Author a short story about one of your ancestors.
Compose a small piece of music on your favorite instrument to capture what you hope 2022 will be like.
Write an essay on something you think was really undervalued in the last year.
Document and photograph (or sketch) nature where you are and keep a daily journal of nature observations.
Find at least 10 kinds of plant around where you are and document them, identify them and understand if they are usually found in your area (or is there presence evidence of some change?)
Buy a telescope and watch the stars.
Paint a landscape or emotion.
Write a simulation of an interesting problem in Python.
Sculpt a small statue of an ancient god, forgotten or real.
I am sure you can come up many more (and better ideas). And I suspect that if you do this you will enjoy your break more. The reason for this is that I think we have a basic need for curiosity, creativity and learning - and this is what makes us all scientists and artists, and not just in a loosey-goosey way, but in the very real way that this is a part of what it is to be human.

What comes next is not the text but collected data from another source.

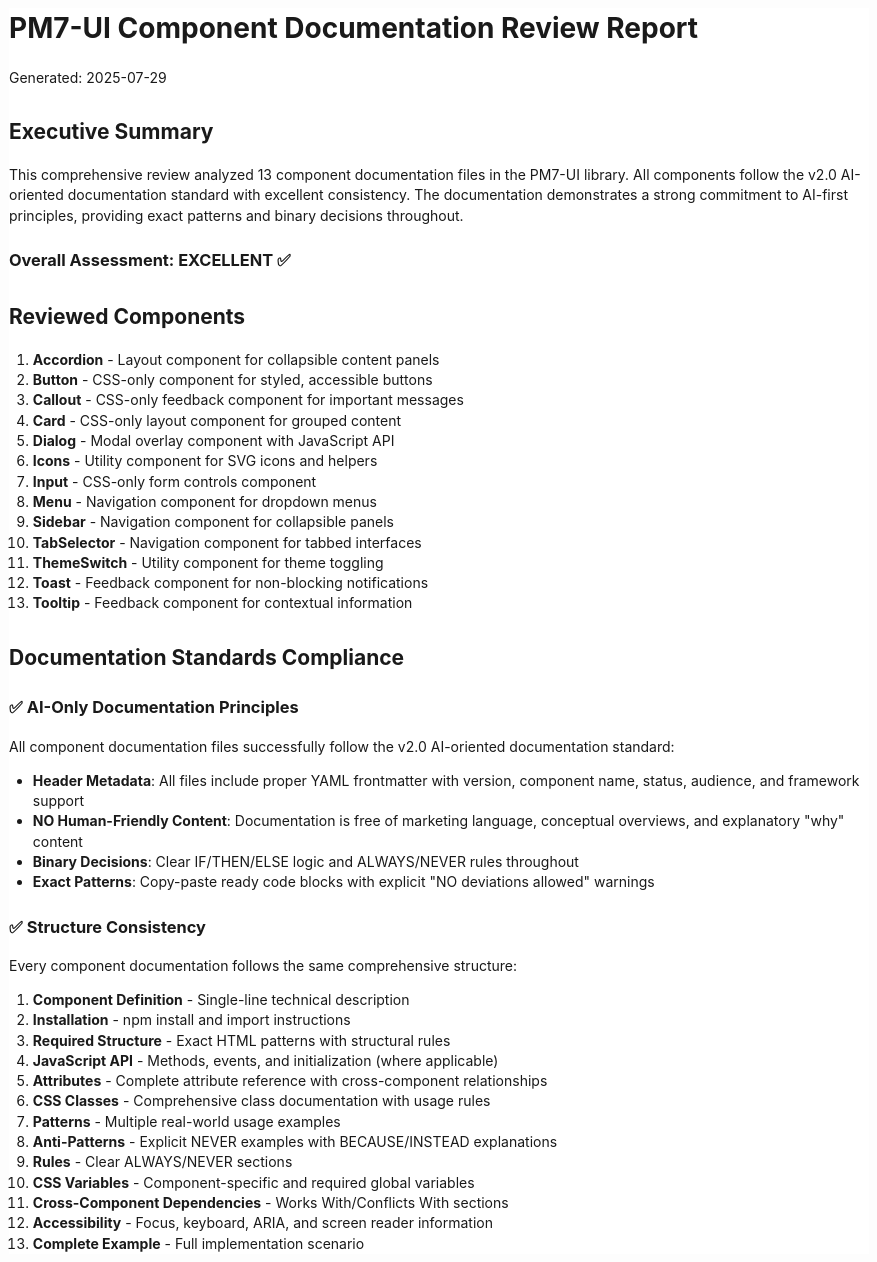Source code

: # PM7-UI Component Documentation Review Report

Generated: 2025-07-29

## Executive Summary

This comprehensive review analyzed 13 component documentation files in the PM7-UI library. All components follow the v2.0 AI-oriented documentation standard with excellent consistency. The documentation demonstrates a strong commitment to AI-first principles, providing exact patterns and binary decisions throughout.

### Overall Assessment: **EXCELLENT** ✅

## Reviewed Components

1. **Accordion** - Layout component for collapsible content panels
2. **Button** - CSS-only component for styled, accessible buttons
3. **Callout** - CSS-only feedback component for important messages
4. **Card** - CSS-only layout component for grouped content
5. **Dialog** - Modal overlay component with JavaScript API
6. **Icons** - Utility component for SVG icons and helpers
7. **Input** - CSS-only form controls component
8. **Menu** - Navigation component for dropdown menus
9. **Sidebar** - Navigation component for collapsible panels
10. **TabSelector** - Navigation component for tabbed interfaces
11. **ThemeSwitch** - Utility component for theme toggling
12. **Toast** - Feedback component for non-blocking notifications
13. **Tooltip** - Feedback component for contextual information

## Documentation Standards Compliance

### ✅ AI-Only Documentation Principles

All component documentation files successfully follow the v2.0 AI-oriented documentation standard:

- **Header Metadata**: All files include proper YAML frontmatter with version, component name, status, audience, and framework support
- **NO Human-Friendly Content**: Documentation is free of marketing language, conceptual overviews, and explanatory "why" content
- **Binary Decisions**: Clear IF/THEN/ELSE logic and ALWAYS/NEVER rules throughout
- **Exact Patterns**: Copy-paste ready code blocks with explicit "NO deviations allowed" warnings

### ✅ Structure Consistency

Every component documentation follows the same comprehensive structure:

1. **Component Definition** - Single-line technical description
2. **Installation** - npm install and import instructions
3. **Required Structure** - Exact HTML patterns with structural rules
4. **JavaScript API** - Methods, events, and initialization (where applicable)
5. **Attributes** - Complete attribute reference with cross-component relationships
6. **CSS Classes** - Comprehensive class documentation with usage rules
7. **Patterns** - Multiple real-world usage examples
8. **Anti-Patterns** - Explicit NEVER examples with BECAUSE/INSTEAD explanations
9. **Rules** - Clear ALWAYS/NEVER sections
10. **CSS Variables** - Component-specific and required global variables
11. **Cross-Component Dependencies** - Works With/Conflicts With sections
12. **Accessibility** - Focus, keyboard, ARIA, and screen reader information
13. **Complete Example** - Full implementation scenario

To close, I also feel the need to address one nagging thought that came up writing this: I do not think that everyone participating in science or art in any way diminishes the work of the people who do this professionally. The argument for the amateur is not an argument against the professional. It is an argument for the importance of what the professional is doing - in both art and science - and an argument for the value in the amateur’s work in addition to the work of the professional. Arguing for broad participation is not saying that all things are created equal - it is saying that in order for us to find more interesting works and facts we should all collaborate.
Thank you for reading and enjoy the break!